Bring that perfection down to a personal level and it would be manifested by achieving perfection in your own personal arena. As far as getting social approval is concerned, it is to have your home and personal spaces nicely sorted out and making sure you look clean and organized at all times. Aiming for perfection can be about doing the best job we can, cooking the best meal for the family, submitting the best homework or simply keeping our home in an immaculate state as an OCD would do.
The Respect for Individual Quirks
Perhaps this immense need for cleanliness and orderliness isn't that big of a deal but we can't deny that does have some psychological effect on people. On the other hand, this may also be the behavior exhibited by those who are experiencing immense stress or are mentally avoiding something.
In the recent years, Japan has developed a crisis concerning mental illness. It is often a taboo to bring up these issue and hence the Japanese does condone irrational behaviors from disturbed minds and normalizes them. Most people try to find an outlet for their pent up frustrations or else they hide from the public so they won't be considered social nuisances. That creates a win-win situation for the society as a whole.

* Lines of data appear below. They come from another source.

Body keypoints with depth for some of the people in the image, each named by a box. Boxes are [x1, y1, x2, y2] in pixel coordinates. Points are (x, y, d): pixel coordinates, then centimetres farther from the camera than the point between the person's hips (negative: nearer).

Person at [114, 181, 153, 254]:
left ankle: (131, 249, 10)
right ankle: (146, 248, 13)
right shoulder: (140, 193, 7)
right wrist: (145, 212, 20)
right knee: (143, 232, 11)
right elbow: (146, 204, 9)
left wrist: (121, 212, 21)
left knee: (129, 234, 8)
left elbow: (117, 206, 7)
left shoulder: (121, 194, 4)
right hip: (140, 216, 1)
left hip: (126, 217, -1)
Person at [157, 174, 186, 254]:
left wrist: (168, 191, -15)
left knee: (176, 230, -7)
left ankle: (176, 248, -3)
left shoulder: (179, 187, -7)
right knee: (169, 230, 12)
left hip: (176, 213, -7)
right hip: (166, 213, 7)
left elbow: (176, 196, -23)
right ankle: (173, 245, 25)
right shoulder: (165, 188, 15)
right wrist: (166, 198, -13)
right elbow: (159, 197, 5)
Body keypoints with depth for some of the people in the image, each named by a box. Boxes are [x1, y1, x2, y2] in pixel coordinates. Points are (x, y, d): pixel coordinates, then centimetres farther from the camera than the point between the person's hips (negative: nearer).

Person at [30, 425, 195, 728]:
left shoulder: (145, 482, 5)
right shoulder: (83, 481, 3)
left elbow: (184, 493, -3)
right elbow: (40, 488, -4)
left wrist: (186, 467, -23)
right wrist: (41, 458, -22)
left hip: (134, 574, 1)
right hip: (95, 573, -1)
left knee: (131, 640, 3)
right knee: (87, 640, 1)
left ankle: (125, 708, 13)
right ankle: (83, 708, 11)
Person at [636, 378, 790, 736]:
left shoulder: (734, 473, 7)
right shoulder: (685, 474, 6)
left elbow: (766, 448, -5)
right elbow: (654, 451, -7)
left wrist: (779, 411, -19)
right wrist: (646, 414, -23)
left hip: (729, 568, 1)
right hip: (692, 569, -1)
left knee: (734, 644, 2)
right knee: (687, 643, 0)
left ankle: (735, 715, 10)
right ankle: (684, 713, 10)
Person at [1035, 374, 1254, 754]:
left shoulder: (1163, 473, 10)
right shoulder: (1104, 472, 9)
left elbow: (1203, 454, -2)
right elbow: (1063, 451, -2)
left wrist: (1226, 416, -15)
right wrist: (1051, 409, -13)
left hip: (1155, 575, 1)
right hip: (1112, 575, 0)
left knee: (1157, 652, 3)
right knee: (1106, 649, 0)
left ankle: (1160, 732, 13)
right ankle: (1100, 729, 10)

Otaku and hikikomori are just two of the very Japanese examples of socially accepted mental illness in Japan. Both these groups are socially withdrawn and exhibit traits of obsessions but are largely tolerated by the society. It is almost commonly believed that as long as one is not bothering or inconveniencing others, then he is doing no harm to society.
Perhaps being an OCD isn't that big of a deal compared to the other more damaging forms of mental illnesses; it is still a form of unhealthy obsession, something that is not only accepted by people here but has also become a distinctive part of the society.
I am not here to criticize or defend these obessesive behaviors but it is part and parcel of our lives in Japan. We may be inconvenienced by it or we have have benefited by the results and it will be here to stay.
Actually I am not sure if my OCD got more pronounced after my life here or I have simply just found the safe haven. Either way, I am quite happy to be immersed in this perfectly organized world and not be considered crazy to just want everything proper and tidy all the time!